The Showroom cinema, Sheffield

The act of collecting archives is not as simple as it first appears. In the past many archive services actively sought to acquire the records of organisations whose activities were relevant to their remit. However for many this is no longer possible as reduced resources has limited their activities such that they have been forced to become passive collectors responding to offers of content rather than directly seeking it.

It often comes as a shock to people outside the field that we do not keep everything. Sometimes archives will refuse to accept donations, and as a matter of course that which we is accepted is likely to have items or sections removed and destroyed (this process is known as appraisal and is never done at the History Centre without the permission of the depositor). Changing priorities and difficult circumstances has left many organisations facing the complex task of ‘de-accessioning’ some collections from their holdings.

History Centre staff with some appraised records for secure destruction

The speakers’ range of backgrounds made it clear that the problems we face as a sector are similar regardless of the type of institution, and it was really interesting to hear about alternatives to traditional collecting activities. York Explore and West Yorkshire Archives Service have successfully contributed to the collecting activities of local groups external to the institution, demonstrating how archive services can continue to be central to the preservation of the historic record despite restrictions on our own ability to collect.

It was also stressed that archives shouldn’t be afraid to ask for funding contributions from depositors. This however is dependent on the right circumstances – a financially stable depositor with the means to support such work. My own project at the History Centre – the papers of the Association of Chief Police Officers (ACPO) was funded in a similar way. The level of engagement with this collection already felt at the History Centre demonstrates how both the public and the collection itself can benefit from such an arrangement.

Many presentations addressed the need for institutions to be stricter on the material they accept in the first place. A suggestion was made that we ‘collect beyond our capacity’, that is, we are still accepting new content despite in many instances lacking the resources needed to process some of the collections we already hold. This lack of balance means there is a risk of archives holding large quantities of uncatalogued content which would not be accessible to the public without further processing. I learnt that museums will often only accept items into their holdings if they can guarantee that they will have adequate long term care and accessibility – not something taken into account by many archives when considering whether to accept donations.

In the afternoon we developed this idea further discussing what motivated us to say yes or no to offers of material for the archives. It became clear that a huge range of factors could influence such a decision including aspects relating to the records themselves, the institution and the potential for use. As with many things in the world of archives, there are no definitive – even something as ephemeral as a bus ticket may have value to the right institution in the right circumstances. Does this institution you work for specialise in transport ephemera? Was the bus ticket used by George Michael after his first Wham! performance on Top of the Pops after which the pair famously caught the bus home (this was the only celebrity bus story I could bring to mind). Is the depositor offering you a financial gift in exchange for preserving and cataloguing the ticket?

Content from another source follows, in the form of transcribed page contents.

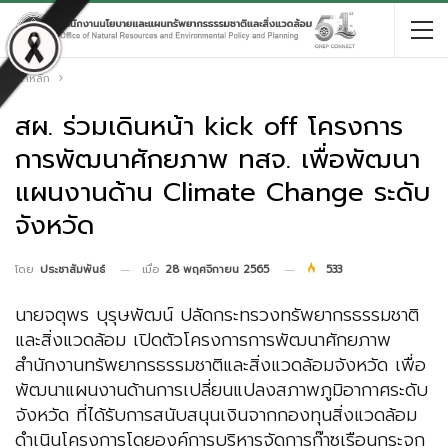
หน้าหลัก
สผ. ร่วมเดินหน้า kick off โครงการ
การพัฒนาศักยภาพ ทสจ. เพื่อพัฒนา
แผนงานด้าน Climate Change ระดับ
จังหวัด
เมื่อ
28 พฤศจิกายน 2565
533
โดย
ประชาสัมพันธ์
นายจตุพร บุรุษพัฒน์ ปลัดกระทรวงทรัพยากรธรรมชาติ
และสิ่งแวดล้อม เปิดตัวโครงการการพัฒนาศักยภาพ
สำนักงานทรัพยากรธรรมชาติและสิ่งแวดล้อมจังหวัด เพื่อ
พัฒนาแผนงานด้านการเปลี่ยนแปลงสภาพภูมิอากาศระดับ
จังหวัด ที่ได้รับการสนับสนุนเงินจากกองทุนสิ่งแวดล้อม
ดำเนินโครงการโดยองค์การบริหารจัดการก๊าซเรือนกระจก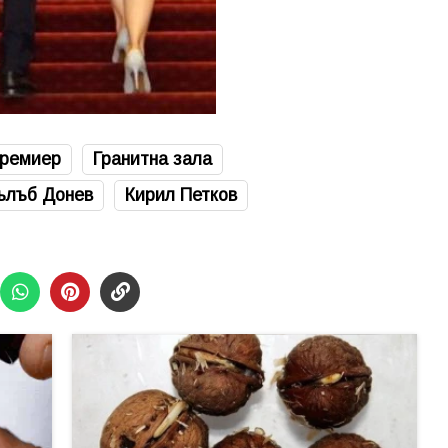
премиер
Гранитна зала
ълъб Донев
Кирил Петков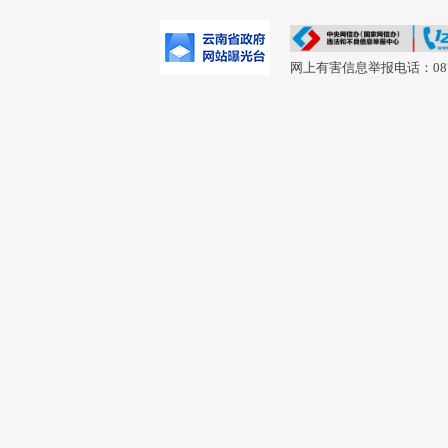
网上有害信息举报电话：0877-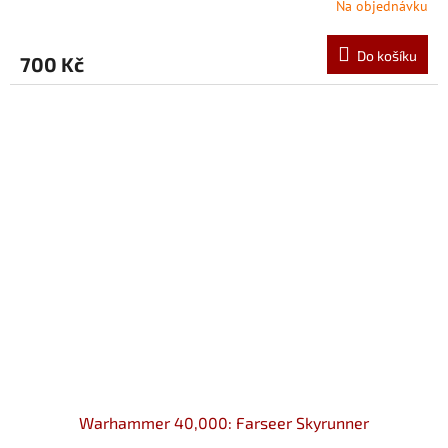
Na objednávku
Do košíku
700 Kč
Warhammer 40,000: Farseer Skyrunner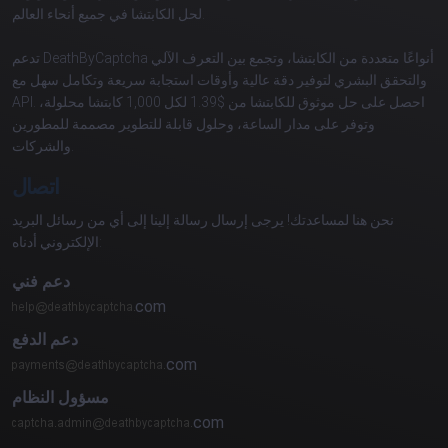
لحل الكابتشا في جميع أنحاء العالم.
تدعم DeathByCaptcha أنواعًا متعددة من الكابتشا، وتجمع بين التعرف الآلي
والتحقق البشري لتوفير دقة عالية وأوقات استجابة سريعة وتكامل سهل مع
API. احصل على حل موثوق للكابتشا من $1.39 لكل 1,000 كابتشا محلولة،
وتوفر على مدار الساعة، وحلول قابلة للتطوير مصممة للمطورين
والشركات.
اتصال
نحن هنا لمساعدتك! يرجى إرسال رسالة إلينا إلى أي من رسائل البريد
الإلكتروني أدناه:
دعم فني
com
دعم الدفع
com
مسؤول النظام
com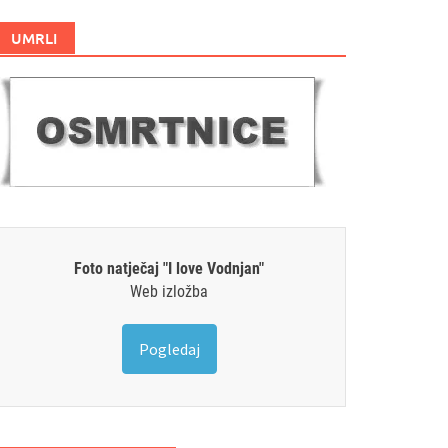
UMRLI
Foto natječaj "I love Vodnjan"
Web izložba
Pogledaj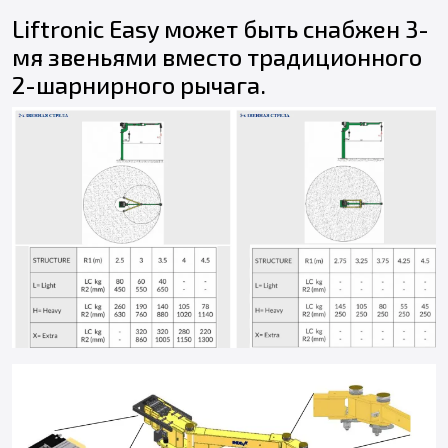
Liftronic Easy может быть снабжен 3-
мя звеньями вместо традиционного
2-шарнирного рычага.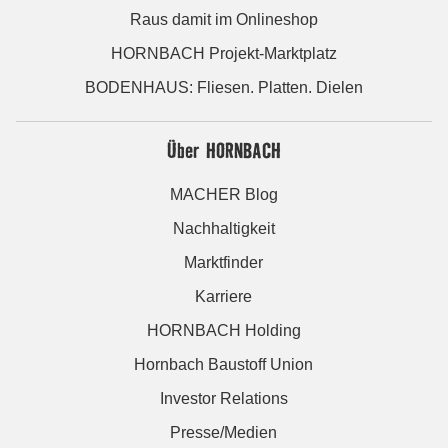
Raus damit im Onlineshop
HORNBACH Projekt-Marktplatz
BODENHAUS: Fliesen. Platten. Dielen
Über HORNBACH
MACHER Blog
Nachhaltigkeit
Marktfinder
Karriere
HORNBACH Holding
Hornbach Baustoff Union
Investor Relations
Presse/Medien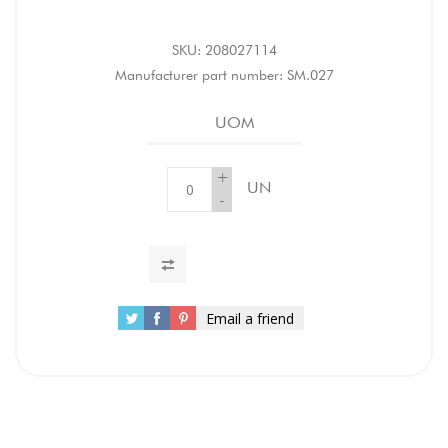
SKU:
208027114
Manufacturer part number:
SM.027
UOM
+
UN
-
Email a friend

To sum up, it’s always great to see services successfully turning difficulties into opportunities, and although the sector has changed, archivists continue to have an essential role in the preservation of the historic record, although maybe not in a traditional sense. The place of appraisal in our work is an essential but complex one, and making decisions relating to the removal of content can sometimes become a routine task. Discussions like the one held in the afternoon are a great way of reconsidering what we as archivists are motivated by, how to retain balance in our decisions, and how to work effectively to support the public, the institution we work for and the sector as a whole.